→ **What to produce**: Quote the MirrorMaker forum post word for word, starting with "You are viewing" and going on through "MirrorMaker.".

→ **Text excerpt**:
==============================

You are viewing a plain text version of this content. The canonical link for it is here.
Posted to users@kafka.apache.org by Jiri Humpolicek <Ji...@seznam.cz> on 2018/01/11 08:46:12 UTC

Does MirrorMaker ensures exactly-once delivery across clusters?

Hi Everyone, 

since kafka 0.11.x supports exactly-once semantics, I want to be sure, that 
it is possible to achieve exactly-once delivery across kafka clusters using 
MirrorMaker. 

We have got two locations with "primary" cluster in each location and for 
each location we have got one "aggregation" cluster which mirrors data from 
all primary clusters. 

Currently we deduplicate messages after copying data from aggregation kafka 
to HDFS by separete YARN application. But in aggregation kafka duplicates 
remains. So I want to ensure that there are no duplicates and data loss in 
kafka as well. In this case our deduplication yarn application could not be 
use anymore. 

If it is possible, how to configure MirrorMaker to achieve exactly-once 
delivery across primary and aggregation clusters?

==============================

→ **Raw data**:
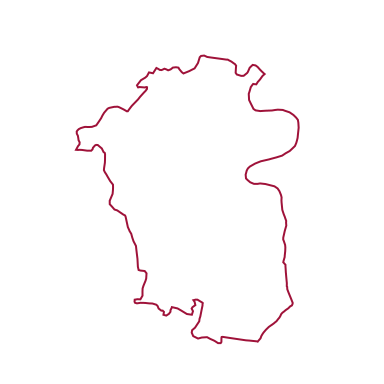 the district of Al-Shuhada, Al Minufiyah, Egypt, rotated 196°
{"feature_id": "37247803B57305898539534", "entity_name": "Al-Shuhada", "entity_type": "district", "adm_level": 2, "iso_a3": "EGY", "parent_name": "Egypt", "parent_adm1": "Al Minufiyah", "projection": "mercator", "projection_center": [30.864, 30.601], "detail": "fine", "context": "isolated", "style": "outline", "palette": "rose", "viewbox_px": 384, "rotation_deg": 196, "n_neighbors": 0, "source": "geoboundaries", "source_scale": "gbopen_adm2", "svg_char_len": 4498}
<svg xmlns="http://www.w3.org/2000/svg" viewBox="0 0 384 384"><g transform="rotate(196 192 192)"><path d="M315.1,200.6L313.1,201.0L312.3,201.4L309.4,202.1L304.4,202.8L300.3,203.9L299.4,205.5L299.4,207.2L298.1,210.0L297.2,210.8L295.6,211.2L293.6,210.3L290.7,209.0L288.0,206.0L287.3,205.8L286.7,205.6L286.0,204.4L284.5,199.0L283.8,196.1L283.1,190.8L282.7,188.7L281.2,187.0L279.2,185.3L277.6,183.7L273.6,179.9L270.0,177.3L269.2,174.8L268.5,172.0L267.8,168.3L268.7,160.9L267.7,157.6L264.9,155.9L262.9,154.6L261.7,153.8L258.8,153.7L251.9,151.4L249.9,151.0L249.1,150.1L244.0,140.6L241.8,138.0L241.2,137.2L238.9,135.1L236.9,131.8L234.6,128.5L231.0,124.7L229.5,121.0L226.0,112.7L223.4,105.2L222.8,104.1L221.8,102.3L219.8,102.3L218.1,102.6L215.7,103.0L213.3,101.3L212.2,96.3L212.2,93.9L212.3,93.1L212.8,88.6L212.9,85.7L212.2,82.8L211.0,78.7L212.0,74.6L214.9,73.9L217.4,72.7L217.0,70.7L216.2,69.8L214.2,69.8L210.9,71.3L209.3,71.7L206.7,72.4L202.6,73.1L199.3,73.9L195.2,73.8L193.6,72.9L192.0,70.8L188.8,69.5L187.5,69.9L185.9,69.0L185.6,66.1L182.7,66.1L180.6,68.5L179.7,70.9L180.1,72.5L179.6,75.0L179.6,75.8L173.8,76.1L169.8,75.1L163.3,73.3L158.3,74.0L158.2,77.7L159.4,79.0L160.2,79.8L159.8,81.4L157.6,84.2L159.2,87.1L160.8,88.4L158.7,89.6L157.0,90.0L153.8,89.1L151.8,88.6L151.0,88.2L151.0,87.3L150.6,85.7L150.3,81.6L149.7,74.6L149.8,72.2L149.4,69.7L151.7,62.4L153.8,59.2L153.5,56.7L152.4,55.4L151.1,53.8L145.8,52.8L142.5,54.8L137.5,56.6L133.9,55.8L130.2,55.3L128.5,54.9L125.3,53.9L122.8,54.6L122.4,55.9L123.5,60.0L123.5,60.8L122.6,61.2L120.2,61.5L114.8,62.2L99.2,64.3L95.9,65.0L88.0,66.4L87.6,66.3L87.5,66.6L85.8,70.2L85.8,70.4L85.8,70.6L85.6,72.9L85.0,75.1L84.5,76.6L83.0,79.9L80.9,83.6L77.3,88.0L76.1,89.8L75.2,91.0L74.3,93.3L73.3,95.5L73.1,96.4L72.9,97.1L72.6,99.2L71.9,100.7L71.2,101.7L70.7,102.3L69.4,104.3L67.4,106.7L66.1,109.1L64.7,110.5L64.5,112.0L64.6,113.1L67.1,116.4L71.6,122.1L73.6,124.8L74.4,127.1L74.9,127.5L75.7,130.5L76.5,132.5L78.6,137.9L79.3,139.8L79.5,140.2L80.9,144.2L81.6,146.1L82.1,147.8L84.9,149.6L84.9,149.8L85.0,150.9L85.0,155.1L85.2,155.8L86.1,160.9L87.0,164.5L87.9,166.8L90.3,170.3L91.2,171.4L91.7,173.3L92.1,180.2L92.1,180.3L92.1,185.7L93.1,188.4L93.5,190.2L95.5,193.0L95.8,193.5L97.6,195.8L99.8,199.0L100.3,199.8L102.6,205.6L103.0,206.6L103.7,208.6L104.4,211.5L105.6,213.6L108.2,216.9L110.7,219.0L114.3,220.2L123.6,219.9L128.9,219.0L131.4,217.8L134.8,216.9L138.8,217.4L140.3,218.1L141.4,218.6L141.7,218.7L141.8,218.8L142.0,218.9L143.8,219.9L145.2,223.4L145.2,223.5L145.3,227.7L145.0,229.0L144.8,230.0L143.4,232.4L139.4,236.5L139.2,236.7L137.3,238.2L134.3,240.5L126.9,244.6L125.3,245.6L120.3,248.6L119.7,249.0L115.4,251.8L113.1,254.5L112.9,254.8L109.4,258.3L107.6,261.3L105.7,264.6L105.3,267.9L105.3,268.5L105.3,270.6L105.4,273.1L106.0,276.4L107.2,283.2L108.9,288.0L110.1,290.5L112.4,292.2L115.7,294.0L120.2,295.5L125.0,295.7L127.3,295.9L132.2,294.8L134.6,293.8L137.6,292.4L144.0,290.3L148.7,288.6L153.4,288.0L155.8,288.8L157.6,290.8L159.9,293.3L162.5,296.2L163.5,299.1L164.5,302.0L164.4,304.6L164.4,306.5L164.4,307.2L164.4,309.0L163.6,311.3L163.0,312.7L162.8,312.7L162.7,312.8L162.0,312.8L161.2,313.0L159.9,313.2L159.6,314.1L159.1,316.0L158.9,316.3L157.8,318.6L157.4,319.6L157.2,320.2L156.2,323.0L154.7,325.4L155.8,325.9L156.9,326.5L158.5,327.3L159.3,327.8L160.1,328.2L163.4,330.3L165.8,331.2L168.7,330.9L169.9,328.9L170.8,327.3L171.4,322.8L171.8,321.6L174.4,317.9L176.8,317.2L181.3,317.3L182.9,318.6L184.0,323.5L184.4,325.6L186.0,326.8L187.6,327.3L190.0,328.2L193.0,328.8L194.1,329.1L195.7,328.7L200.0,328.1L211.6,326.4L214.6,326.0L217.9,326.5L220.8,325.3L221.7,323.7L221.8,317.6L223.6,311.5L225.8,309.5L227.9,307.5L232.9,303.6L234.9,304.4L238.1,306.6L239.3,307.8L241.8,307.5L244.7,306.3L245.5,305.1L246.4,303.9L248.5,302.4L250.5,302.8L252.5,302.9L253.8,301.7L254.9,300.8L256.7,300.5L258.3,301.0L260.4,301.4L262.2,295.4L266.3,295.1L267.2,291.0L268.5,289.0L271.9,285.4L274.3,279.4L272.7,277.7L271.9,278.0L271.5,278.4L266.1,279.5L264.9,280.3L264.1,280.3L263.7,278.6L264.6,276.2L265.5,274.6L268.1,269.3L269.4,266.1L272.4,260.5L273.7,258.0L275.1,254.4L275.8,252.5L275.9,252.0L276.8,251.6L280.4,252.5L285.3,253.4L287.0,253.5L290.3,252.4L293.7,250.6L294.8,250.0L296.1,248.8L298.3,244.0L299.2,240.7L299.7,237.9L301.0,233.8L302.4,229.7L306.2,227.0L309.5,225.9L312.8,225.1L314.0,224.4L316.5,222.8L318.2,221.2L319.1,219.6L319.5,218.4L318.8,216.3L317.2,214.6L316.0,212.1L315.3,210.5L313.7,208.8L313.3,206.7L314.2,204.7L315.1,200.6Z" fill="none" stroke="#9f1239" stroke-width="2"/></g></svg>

==============================

→ **Reply**:
You are viewing a plain text version of this content. The canonical link for it is here.
Posted to users@kafka.apache.org by Jiri Humpolicek <Ji...@seznam.cz> on 2018/01/11 08:46:12 UTC

Does MirrorMaker ensures exactly-once delivery across clusters?

Hi Everyone, 

since kafka 0.11.x supports exactly-once semantics, I want to be sure, that 
it is possible to achieve exactly-once delivery across kafka clusters using 
MirrorMaker.